For centuries, historians promoted a cartoonish reductionism of American history in framing the significance of sites like this one around the centrality of a man in power while relegating everyone else into the roles of invisible postscripts.

We must thank the public historians who toiled in recent years at this Montgomery County-owned site for recognizing the discipline was shifting away from this myopic approach and making room for Jack’s story. Now, the farmstead is not just where Washington as VIP crashed at a wealthy landowner’s estate 15 miles west of Germantown and 10 miles from Valley Forge National Historical Park. Now you will also know about the Black man who was kept there, as property of another man, against his will.

The fact that Washington’s visit garnered so much attention is troublesome in other ways, too.

Washington paid two overnight visits to the Wentz in October 1777, before and after the Battle of Germantown. But when he became president later that century, Washington himself had enslaved people at his presidential home in Philadelphia along what today is Independence Mall. (The unearthing and discovery of those slave quarters were extensively documented in 2007 in The Inquirer and today constitute a solemn exhibit in the shadow of the Liberty Bell.)

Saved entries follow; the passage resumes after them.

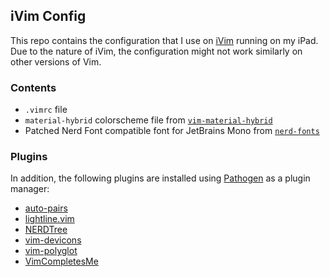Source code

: ## iVim Config

This repo contains the configuration that I use on [iVim](https://github.com/terrychou/iVim) running on my iPad. Due to the nature of iVim, the configuration might not work similarly on other versions of Vim.

### Contents

* `.vimrc` file
* `material-hybrid` colorscheme file from [`vim-material-hybrid`](https://github.com/kristijanhusak/vim-hybrid-material)
* Patched Nerd Font compatible font for JetBrains Mono from [`nerd-fonts`](https://github.com/ryanoasis/nerd-fonts)

### Plugins

In addition, the following plugins are installed using [Pathogen](https://github.com/tpope/vim-pathogen) as a plugin manager:

* [auto-pairs](https://github.com/jiangmiao/auto-pairs)
* [lightline.vim](https://github.com/itchyny/lightline.vim)
* [NERDTree](https://github.com/preservim/nerdtree)
* [vim-devicons](https://github.com/ryanoasis/vim-devicons)
* [vim-polyglot](https://github.com/sheerun/vim-polyglot)
* [VimCompletesMe](https://github.com/ajh17/VimCompletesMe)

» READ MORE: A slave's defiance: The story of rebellious Oney Judge is finally being told, along with those of other slaves who lived with George and Martha Washington in Philadelphia.

“For the longest time,” Wentz museum educator Virginia Kopacki told me, “it was about the week or so that George Washington stayed with the Wentz Family. That was a big reason why we were preserved.”

And yet, Kopacki added, that celebrity drive-by (my words) “was such a small period of time in the long history of the house.”

Jack tried to escape in 1766 and again in 1769. Kopacki said it is not clear if he made it out for good. Their records are not comprehensive. But the fact that there were, in the Wentz archives for a number of years, documents on hand about at least one enslaved man there prompted staff to reconsider the long-standing story line behind the site.

Starting a few years ago, Kopacki and others at the Wentz compiled the 18th-century archives about Jack. They used the descriptions in the newspaper ads to commission replicas of the exact clothing Jack would have been wearing at the time. They mounted an exhibit and a conference about Jack.

Kopacki then turned her attention to the Park Service. In early 2019, she submitted an Underground Railroad application with supporting materials.

The Wentz site won the designation later that year, but county officials made the news public only a few days ago. That is, in part, because the Wentz site had only recently made its way onto the Park Service’s official national Underground Railroad online directory.

Kopacki and the farm’s historic site supervisor, historian Margaret Bleecker Blades, said they hope the designation generates more interest in visits to the site, which could then further amplify awareness of the story itself.

All of this would only help deepen our appreciation of the ravages of slavery in our nation’s history.

It’s not hard to believe that some people who have visited the Wentz to see the exhibit of Jack’s re-created clothes have refused to accept that he was enslaved. Site historians say this is sometimes the case.

Until, however, those people see the archived newspaper ads with their own eyes.

“It’s hard to argue with tax records,” Bleecker Blades said.

The great power of history is when it can educate and persuade — with facts.